As part of World Vision’s child protection programs, teams of social workers identify some of the most vulnerable children in the camps and provide essential care. The social workers offer psychosocial support and connect the children with other services, such as medical experts, to help them recover. The social workers also help reunify unaccompanied and separated children with their families. 

 Democratic Republic of Congo

World Vision has been delivering relief, rehabilitation and development programmes to children and their families affected by conflict, disasters and poverty since 1984. Currently, WV operates in 14 out of the country’s 26 provinces, with programming in protection, health, nutrition, water and sanitation, food assistance, food security, peacebuilding and emergency relief reaching almost 2.5m people as direct beneficiaries in 2015. We are the World Food Programme’s (WFP) biggest partner in country, distributing food to nearly one million people.
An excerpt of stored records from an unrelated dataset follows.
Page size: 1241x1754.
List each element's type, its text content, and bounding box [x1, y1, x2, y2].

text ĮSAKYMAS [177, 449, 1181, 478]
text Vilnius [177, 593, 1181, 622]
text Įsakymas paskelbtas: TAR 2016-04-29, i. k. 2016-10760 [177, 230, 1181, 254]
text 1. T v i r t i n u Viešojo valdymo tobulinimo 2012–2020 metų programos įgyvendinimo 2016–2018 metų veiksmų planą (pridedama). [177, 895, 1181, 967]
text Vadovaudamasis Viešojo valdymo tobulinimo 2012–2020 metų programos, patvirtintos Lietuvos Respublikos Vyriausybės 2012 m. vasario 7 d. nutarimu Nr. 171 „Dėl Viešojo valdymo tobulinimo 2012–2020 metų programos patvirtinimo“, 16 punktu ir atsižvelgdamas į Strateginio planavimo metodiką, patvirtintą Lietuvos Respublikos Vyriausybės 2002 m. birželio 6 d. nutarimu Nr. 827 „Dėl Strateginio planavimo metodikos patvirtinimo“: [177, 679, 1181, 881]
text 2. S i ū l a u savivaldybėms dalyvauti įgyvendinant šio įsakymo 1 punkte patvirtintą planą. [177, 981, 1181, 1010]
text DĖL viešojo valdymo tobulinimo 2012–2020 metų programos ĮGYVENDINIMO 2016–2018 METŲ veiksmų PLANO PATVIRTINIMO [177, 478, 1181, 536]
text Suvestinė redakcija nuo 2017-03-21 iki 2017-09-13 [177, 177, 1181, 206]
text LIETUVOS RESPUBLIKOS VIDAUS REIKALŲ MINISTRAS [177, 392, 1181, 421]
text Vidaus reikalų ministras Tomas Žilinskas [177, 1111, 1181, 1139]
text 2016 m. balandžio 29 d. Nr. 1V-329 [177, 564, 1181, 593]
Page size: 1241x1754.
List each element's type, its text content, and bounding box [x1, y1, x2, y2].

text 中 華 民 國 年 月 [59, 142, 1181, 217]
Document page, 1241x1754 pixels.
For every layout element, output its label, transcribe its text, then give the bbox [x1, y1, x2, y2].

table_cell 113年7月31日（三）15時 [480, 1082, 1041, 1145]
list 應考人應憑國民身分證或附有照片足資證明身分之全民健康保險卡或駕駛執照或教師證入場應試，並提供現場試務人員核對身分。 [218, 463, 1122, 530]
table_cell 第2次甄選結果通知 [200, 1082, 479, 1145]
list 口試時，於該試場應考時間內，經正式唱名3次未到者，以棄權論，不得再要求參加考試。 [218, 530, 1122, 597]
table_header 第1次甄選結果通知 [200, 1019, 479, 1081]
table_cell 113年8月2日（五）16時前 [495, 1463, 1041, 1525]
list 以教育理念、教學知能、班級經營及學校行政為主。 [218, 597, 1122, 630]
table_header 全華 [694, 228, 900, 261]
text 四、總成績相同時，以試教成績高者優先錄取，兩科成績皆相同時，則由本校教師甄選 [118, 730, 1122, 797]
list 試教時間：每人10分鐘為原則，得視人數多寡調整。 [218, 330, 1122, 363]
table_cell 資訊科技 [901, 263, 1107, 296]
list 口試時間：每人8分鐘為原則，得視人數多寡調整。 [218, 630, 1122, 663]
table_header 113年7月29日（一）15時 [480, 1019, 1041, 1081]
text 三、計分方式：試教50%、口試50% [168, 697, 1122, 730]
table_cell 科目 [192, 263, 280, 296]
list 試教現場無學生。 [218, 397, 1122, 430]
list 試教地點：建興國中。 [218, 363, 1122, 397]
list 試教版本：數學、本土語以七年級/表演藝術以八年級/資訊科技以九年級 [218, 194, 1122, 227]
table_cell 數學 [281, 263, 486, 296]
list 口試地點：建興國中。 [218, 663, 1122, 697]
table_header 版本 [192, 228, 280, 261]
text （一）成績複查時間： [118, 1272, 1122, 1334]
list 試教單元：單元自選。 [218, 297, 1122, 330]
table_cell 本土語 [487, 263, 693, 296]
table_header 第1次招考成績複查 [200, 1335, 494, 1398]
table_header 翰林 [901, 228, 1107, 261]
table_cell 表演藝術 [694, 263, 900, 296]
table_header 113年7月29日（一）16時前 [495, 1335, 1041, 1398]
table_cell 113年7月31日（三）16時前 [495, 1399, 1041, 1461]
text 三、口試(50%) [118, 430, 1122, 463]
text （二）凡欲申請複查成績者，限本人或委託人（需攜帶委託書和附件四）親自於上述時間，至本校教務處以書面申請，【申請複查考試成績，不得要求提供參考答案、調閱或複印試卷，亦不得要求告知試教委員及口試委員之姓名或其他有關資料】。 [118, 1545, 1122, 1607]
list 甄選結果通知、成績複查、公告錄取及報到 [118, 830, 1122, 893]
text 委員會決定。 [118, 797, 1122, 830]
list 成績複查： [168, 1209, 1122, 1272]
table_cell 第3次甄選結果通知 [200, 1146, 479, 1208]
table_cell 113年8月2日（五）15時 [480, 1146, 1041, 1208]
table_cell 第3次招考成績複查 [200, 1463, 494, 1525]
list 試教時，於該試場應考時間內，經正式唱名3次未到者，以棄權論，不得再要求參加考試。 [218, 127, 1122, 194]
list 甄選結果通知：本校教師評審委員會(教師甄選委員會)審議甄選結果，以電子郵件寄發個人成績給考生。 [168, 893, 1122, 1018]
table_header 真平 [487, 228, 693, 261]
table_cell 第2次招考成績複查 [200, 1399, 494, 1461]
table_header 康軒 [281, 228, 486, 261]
Since the violence erupted in the Kasai region, World Vision has been aiming to reach more than 146,000 people in the Grand Kasai region, as well as refugees who’ve fled to Angola. Initial interventions focus on food and child protection.

Working with World Food Programme we have distributed foodstuffs to more than 28,000 people in Kasai Central – these are the first food distributions in the region since the crisis began. We are also planning a scale up with WFP to a further 120,000 individuals through December, as well as the opening of six Child Friendly Spaces, back to school distributions of bags and supplies, and education interventions which will reach over 30,000 children affected by the conflict.